Excerpt >>
# Got scope now just waiting for gun!



## bowhunter1 (Jan 22, 2012)

So I have a savage axis 22-250 with camo stock comin from Buds so I went out today and bought my scope sure hope I made the right choice, I think I did after doin lots of research online and on PT here. So I got a Burris Fullfield E1 3-9x40, After looking at it and comparing it to the Nikon Pro Staff ,I felt the clarity of the Burris was better and I really like the E1 recticle.The only other thing I trying to decide for this setup is if I shoot stick with using the monopod and bipod I use now or if I want to get a bipod that mounts to the gun . Im thinking a bipod attached to the gun would be better for a few reasons like less individual items to carry, setup would be faster and take less movement doing so once on stand, What do you all think?


----------



## youngdon (Mar 10, 2010)

I really prefer sticks ! They are lighter and more maneuverable IMO.


----------



## Mattuk (Oct 16, 2010)

Source data:
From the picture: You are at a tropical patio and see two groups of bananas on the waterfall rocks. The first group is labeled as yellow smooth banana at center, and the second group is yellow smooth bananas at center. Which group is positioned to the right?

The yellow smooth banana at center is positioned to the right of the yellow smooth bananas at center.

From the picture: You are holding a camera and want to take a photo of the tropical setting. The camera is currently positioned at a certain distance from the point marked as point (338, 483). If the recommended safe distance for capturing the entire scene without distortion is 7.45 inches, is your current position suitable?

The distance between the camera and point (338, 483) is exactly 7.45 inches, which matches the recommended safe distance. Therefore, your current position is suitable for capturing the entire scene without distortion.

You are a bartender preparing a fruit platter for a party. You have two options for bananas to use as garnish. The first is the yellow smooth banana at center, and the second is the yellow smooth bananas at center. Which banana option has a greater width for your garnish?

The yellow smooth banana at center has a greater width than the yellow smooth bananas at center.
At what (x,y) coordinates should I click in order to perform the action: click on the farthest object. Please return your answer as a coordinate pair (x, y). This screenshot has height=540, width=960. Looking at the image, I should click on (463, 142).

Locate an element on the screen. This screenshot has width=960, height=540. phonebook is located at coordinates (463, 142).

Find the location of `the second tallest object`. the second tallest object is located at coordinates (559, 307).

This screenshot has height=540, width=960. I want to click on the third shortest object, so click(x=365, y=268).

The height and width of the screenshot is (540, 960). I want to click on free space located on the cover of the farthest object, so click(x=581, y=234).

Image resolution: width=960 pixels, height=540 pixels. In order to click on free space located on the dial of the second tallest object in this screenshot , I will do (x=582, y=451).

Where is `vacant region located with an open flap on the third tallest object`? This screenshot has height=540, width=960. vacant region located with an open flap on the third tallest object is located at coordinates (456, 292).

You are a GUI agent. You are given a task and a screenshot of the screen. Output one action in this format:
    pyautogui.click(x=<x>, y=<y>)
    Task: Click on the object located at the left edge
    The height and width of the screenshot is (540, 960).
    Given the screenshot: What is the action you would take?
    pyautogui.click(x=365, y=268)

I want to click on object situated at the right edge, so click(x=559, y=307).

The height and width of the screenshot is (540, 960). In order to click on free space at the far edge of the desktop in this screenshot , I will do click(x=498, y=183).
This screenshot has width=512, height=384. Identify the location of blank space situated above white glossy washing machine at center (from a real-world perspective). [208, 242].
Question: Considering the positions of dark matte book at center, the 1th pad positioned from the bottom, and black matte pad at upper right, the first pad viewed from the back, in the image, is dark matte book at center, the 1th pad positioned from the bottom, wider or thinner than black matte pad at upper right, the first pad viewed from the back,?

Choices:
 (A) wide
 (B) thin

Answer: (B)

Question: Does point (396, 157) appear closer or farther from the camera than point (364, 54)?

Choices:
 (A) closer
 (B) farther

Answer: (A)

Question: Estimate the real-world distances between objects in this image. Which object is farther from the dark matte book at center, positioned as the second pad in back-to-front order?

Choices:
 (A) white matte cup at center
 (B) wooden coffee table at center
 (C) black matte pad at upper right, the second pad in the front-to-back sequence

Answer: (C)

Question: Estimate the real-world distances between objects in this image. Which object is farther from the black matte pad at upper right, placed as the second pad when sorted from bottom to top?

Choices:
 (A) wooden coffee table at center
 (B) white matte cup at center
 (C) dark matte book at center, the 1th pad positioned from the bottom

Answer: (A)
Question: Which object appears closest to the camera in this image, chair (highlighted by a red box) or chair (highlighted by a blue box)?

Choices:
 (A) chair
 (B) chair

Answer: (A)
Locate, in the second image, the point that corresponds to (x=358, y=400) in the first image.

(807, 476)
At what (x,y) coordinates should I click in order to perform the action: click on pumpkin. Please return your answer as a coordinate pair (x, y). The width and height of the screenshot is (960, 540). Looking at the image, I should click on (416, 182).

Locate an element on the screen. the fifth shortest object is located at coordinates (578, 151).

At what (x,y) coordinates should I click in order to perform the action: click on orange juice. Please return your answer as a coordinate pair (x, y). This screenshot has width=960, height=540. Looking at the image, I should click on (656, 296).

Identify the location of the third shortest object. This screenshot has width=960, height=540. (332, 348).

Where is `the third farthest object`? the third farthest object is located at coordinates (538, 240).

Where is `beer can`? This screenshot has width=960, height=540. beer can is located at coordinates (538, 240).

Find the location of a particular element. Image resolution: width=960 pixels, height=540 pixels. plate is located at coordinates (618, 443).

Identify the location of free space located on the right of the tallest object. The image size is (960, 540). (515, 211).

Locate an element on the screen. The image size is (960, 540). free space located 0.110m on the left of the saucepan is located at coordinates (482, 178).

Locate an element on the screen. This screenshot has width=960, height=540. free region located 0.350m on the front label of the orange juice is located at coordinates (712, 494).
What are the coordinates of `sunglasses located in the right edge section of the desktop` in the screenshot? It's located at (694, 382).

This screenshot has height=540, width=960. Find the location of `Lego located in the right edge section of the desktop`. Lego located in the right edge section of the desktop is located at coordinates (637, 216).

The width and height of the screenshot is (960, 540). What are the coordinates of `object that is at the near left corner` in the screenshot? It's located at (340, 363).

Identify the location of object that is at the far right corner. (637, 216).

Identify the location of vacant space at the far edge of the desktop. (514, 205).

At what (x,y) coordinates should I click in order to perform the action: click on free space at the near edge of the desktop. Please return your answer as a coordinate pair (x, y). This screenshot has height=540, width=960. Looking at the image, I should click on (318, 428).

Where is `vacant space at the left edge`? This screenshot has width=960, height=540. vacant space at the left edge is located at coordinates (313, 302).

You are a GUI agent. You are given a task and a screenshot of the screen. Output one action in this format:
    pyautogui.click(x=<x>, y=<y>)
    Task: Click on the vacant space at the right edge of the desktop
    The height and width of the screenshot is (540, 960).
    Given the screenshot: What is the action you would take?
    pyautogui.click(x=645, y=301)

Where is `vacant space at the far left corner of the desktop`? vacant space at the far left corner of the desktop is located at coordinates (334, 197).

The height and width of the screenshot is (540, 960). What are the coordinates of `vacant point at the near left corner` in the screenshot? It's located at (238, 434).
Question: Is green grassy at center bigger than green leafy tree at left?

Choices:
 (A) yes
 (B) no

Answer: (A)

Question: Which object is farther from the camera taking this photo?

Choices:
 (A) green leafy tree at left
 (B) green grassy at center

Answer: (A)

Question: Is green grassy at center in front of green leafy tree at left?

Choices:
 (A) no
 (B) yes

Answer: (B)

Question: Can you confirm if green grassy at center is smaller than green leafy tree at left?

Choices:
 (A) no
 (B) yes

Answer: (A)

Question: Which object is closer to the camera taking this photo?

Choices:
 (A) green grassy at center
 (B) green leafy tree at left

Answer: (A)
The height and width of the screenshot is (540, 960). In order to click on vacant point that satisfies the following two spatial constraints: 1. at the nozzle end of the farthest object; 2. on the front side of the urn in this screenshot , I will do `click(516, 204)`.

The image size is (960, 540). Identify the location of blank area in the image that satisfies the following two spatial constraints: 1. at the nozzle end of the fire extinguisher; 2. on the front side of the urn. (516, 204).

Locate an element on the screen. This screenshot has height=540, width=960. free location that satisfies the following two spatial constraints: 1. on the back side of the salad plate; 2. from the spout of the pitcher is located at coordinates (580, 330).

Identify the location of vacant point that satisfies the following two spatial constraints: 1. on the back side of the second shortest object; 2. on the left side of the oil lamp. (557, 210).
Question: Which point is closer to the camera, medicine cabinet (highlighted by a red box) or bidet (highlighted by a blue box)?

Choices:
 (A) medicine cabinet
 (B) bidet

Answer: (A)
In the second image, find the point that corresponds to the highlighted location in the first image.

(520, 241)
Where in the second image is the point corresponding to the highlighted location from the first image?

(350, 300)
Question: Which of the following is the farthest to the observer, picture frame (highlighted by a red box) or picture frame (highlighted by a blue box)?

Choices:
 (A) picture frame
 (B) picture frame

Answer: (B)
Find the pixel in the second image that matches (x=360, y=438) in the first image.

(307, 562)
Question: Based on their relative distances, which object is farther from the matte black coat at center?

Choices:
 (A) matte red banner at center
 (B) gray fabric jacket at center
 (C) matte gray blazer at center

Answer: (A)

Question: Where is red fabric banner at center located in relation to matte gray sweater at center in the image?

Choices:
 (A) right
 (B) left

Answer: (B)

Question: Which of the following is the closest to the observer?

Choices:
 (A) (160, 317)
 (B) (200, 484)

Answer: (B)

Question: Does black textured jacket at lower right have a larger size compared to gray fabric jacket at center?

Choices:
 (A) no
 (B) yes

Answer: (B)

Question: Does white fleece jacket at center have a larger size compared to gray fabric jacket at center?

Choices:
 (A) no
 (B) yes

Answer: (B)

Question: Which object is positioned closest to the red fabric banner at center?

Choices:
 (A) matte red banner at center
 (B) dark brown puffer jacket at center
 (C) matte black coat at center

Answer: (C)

Work instructions >>
1. Answer these about the forum thread on the rifle scope:
(a) Which scope did bowhunter1 buy?
(b) Which scope was it compared with?
(c) What does youngdon prefer to use?
2. In the forum thread on the rifle scope, why does bowhunter1 think a bipod attached to the gun would be better?
3. Write the next part of the forum thread on the rifle scope, starting with Mattuk's reply.

Answers by item number >>
1.
(a) A Burris Fullfield E1 3-9x40.
(b) The Nikon Pro Staff.
(c) Sticks.

2. It would mean fewer separate items to carry. Once on stand, setup would also be faster and take less movement.

3.
If your shooting from a prone position then I would use a harris bipod but if your sitting then I too would go for a really good set of sticks.


----------



## bones44 (Jan 7, 2011)

I have a pair of Hunter's Specialty sticks with the rubber ring that goes around your stock. I just fold them and leave em on the gun when moving. Much more versatile in rough terrain and easier to manuever.


----------



## youngdon (Mar 10, 2010)

Mattuk said:


> If your shooting from a prone position then I would use a harris bipod but if your sitting then I too would go for a really good set of sticks.


I've shot prone on Prairie dogs and for me, my back pack(if you carry one) is ideal, you can swivel, raise, lower or cant your gun wherever you need to simply and easily.


----------



## Mattuk (Oct 16, 2010)

youngdon said:


> I've shot prone on Prairie dogs and for me, my back pack(if you carry one) is ideal, you can swivel, raise, lower or cant your gun wherever you need to simply and easily.


And I like a bipod!?


----------



## youngdon (Mar 10, 2010)

What does this mean ?


----------



## Mattuk (Oct 16, 2010)

youngdon said:


> What does this mean ?


I don't wan't a bag I want a harris bipod thats why I use one.


----------



## youngdon (Mar 10, 2010)

That's what I figured by your post until you answered with a question. I was simply giving HIM an alternative Matt.


----------



## Mattuk (Oct 16, 2010)

youngdon said:


> That's what I figured by your post until you answered with a question. I was simply giving HIM an alternative Matt.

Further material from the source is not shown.